Task -> Which lines in the records below contain the word "axis"? Copy each one.

Dataset entries
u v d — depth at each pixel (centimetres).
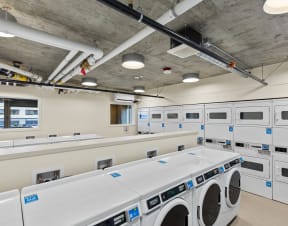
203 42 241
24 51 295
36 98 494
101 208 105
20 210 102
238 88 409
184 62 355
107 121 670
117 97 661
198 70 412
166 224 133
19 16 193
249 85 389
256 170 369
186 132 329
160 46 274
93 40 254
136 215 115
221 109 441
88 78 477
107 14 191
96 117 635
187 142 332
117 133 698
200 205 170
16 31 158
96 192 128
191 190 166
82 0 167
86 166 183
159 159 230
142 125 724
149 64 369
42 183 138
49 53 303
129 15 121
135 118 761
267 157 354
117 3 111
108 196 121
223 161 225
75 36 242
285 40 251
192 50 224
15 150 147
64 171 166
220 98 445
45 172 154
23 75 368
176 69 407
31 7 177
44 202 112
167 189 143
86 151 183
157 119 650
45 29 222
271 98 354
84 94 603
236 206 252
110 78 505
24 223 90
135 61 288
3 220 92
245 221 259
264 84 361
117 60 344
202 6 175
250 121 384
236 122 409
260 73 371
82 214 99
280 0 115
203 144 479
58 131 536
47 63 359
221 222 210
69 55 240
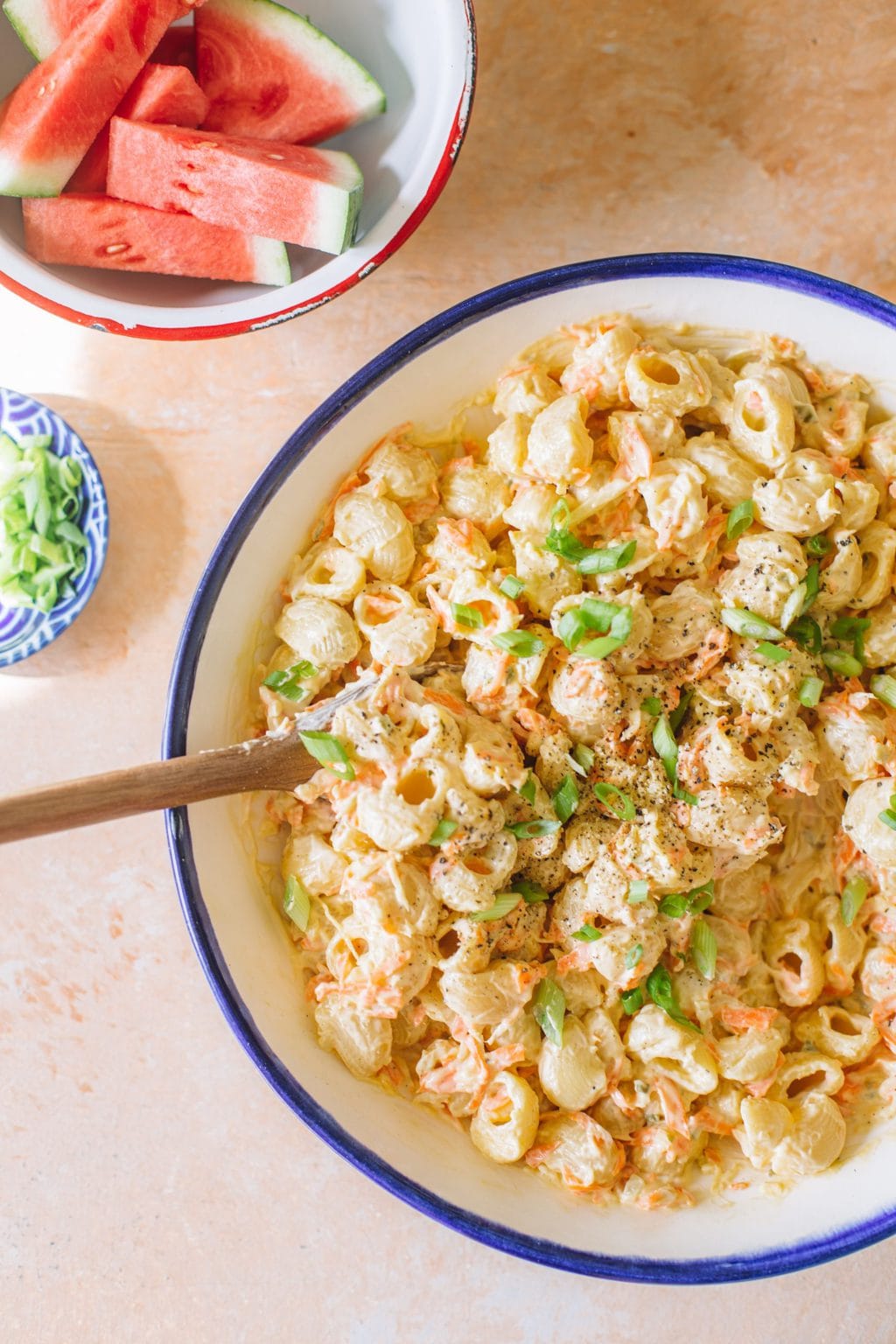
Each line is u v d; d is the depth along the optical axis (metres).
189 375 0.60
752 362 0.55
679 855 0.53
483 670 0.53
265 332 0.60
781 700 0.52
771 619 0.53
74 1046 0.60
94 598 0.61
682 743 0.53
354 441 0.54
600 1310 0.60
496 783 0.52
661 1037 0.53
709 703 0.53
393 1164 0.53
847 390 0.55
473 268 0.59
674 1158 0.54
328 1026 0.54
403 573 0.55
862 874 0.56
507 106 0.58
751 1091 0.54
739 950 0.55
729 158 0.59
--
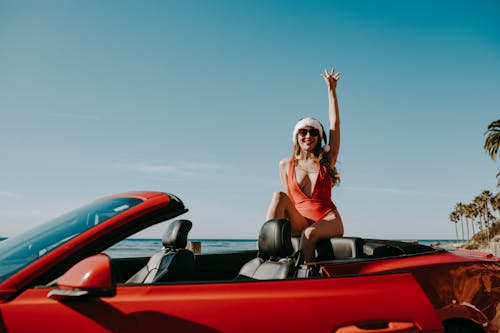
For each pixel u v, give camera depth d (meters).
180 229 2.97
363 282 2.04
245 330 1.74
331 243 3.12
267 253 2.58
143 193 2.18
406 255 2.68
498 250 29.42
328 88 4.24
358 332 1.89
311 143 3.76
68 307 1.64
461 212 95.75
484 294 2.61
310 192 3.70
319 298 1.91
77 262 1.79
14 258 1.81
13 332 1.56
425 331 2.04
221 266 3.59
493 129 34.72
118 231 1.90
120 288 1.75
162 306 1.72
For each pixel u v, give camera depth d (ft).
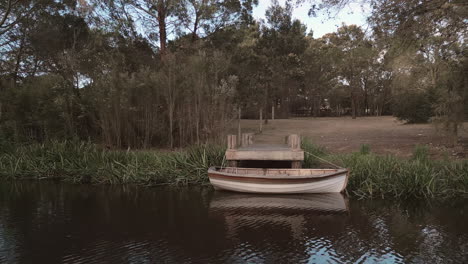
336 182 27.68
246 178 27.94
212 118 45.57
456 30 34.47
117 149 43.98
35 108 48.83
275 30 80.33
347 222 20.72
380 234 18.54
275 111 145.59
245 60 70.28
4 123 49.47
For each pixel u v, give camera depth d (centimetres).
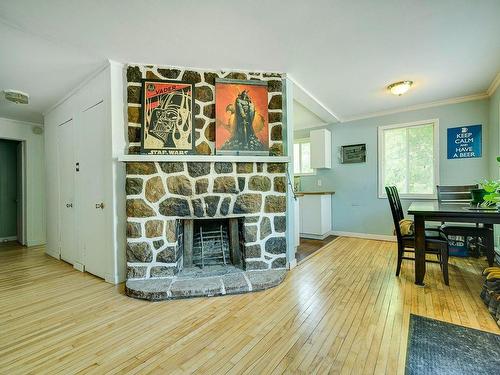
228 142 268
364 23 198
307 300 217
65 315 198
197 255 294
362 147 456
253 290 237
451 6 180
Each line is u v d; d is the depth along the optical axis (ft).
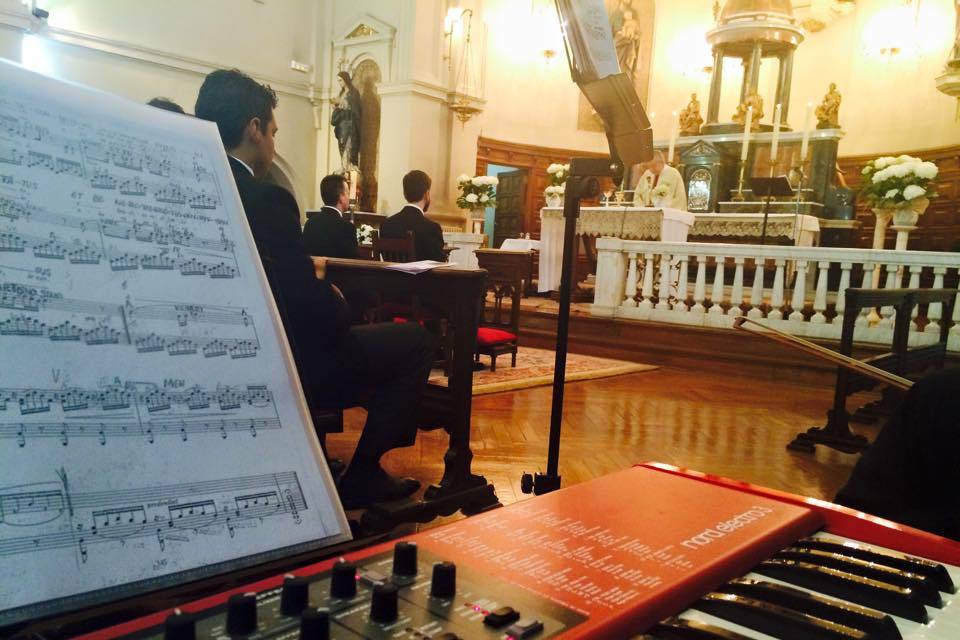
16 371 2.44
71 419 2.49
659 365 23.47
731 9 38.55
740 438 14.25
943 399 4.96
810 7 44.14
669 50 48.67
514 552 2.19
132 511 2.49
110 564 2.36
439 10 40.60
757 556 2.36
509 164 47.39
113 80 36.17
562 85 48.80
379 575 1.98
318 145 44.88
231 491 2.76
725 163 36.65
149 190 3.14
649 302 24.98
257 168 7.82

Answer box ->
Each line is u v d; d is the depth along the optical axis (metres).
Each line is u v d; d is the depth along the optical axis (ft).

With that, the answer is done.